## WHAT TO PRODUCE
For each line of the listing that includes the word "lines", show the whole line.

## ENTRIES SHOWN

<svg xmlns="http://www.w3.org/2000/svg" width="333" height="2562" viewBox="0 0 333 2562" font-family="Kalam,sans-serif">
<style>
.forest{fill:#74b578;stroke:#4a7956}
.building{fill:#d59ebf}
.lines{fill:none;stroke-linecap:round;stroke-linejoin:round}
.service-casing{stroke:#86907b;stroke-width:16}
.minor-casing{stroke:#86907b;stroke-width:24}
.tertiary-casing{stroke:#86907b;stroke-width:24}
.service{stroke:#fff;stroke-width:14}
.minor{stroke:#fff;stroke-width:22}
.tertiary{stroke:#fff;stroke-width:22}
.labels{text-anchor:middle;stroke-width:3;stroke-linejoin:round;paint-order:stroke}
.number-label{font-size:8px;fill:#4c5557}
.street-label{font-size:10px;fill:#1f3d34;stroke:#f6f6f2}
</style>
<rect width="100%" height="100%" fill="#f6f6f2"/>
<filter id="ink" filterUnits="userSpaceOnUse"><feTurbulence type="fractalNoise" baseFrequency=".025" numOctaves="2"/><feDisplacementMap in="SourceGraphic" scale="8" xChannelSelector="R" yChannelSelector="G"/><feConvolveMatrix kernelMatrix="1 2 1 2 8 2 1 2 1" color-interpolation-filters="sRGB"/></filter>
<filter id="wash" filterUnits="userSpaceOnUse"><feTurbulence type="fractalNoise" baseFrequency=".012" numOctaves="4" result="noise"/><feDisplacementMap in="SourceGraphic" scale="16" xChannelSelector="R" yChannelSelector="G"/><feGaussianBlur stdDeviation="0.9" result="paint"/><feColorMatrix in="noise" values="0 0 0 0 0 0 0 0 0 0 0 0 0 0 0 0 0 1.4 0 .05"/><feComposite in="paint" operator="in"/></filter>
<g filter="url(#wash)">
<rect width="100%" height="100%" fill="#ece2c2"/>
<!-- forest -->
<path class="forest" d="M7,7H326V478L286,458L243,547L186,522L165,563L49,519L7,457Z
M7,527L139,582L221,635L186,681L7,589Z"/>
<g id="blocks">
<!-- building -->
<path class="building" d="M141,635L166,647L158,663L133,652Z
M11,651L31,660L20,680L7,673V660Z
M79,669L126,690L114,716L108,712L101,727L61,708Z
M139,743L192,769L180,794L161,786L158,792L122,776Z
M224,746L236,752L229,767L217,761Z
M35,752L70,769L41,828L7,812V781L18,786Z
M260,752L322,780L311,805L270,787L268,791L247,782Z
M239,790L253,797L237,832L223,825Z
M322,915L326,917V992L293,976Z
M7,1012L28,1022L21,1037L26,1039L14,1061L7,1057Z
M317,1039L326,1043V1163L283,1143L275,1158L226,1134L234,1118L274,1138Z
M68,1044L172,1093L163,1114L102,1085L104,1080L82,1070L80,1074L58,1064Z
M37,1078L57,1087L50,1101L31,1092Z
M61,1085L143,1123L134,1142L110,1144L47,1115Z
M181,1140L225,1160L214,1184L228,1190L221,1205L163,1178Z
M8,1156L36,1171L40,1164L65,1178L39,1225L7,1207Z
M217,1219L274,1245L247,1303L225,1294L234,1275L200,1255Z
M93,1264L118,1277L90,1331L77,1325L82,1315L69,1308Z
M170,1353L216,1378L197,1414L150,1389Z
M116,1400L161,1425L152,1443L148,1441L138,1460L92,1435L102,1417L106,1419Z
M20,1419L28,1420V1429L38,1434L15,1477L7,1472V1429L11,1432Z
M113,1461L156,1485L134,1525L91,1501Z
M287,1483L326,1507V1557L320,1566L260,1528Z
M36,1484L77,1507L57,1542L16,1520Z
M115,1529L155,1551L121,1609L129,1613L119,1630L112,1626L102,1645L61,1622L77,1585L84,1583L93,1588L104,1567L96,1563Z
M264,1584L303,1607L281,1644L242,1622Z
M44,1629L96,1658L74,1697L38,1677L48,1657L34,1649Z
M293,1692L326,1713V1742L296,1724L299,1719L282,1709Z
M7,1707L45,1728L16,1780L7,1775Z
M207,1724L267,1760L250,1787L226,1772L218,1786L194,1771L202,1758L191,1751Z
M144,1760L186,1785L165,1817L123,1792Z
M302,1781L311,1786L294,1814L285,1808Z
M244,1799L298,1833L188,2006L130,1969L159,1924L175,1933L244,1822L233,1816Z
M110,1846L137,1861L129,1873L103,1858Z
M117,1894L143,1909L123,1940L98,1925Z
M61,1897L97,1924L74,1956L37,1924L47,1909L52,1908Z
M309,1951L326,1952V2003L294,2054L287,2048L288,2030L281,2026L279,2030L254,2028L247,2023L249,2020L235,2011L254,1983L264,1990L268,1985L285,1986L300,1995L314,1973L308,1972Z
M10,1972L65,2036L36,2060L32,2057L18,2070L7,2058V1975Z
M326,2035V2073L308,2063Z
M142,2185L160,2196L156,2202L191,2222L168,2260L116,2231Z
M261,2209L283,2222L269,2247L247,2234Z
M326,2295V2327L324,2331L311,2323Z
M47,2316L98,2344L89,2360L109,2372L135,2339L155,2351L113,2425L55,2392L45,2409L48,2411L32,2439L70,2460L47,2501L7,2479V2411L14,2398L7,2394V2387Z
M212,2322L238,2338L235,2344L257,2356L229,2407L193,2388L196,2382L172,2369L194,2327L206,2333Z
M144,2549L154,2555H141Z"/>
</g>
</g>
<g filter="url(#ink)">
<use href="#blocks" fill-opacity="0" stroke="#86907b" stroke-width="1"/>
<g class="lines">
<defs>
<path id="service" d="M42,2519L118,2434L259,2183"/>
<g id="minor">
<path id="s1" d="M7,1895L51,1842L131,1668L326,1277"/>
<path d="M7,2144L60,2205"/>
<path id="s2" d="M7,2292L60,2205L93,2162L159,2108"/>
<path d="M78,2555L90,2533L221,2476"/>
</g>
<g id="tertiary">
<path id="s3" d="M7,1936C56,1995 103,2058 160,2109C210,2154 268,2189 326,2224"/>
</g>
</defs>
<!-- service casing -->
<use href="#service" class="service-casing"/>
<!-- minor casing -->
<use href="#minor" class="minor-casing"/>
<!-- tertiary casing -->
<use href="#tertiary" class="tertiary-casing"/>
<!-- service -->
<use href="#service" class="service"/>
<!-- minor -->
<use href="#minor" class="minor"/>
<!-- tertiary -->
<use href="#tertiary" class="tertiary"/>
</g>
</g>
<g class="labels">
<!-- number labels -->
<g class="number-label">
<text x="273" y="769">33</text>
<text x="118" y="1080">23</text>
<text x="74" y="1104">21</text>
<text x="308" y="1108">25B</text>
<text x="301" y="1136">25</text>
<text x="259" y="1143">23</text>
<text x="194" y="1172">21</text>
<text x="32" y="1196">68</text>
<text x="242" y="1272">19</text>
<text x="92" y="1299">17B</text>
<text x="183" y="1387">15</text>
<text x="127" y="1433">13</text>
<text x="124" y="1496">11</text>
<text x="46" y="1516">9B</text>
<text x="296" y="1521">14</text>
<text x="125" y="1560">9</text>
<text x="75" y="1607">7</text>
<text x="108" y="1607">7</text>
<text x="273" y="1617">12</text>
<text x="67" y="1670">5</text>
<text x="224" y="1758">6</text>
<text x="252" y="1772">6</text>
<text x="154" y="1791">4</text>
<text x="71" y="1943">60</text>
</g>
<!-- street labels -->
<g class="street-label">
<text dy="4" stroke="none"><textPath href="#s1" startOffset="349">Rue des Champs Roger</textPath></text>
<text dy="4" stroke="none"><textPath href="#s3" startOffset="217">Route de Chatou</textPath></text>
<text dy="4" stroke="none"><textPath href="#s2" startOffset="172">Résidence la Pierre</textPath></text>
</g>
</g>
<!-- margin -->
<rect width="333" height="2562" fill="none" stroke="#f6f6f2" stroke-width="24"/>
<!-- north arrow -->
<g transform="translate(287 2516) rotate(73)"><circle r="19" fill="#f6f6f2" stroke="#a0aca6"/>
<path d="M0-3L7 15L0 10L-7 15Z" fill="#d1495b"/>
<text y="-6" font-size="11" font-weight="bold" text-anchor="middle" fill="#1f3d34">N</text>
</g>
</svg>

## OUTPUT OF THE EXERCISE
.lines{fill:none;stroke-linecap:round;stroke-linejoin:round}
<g class="lines">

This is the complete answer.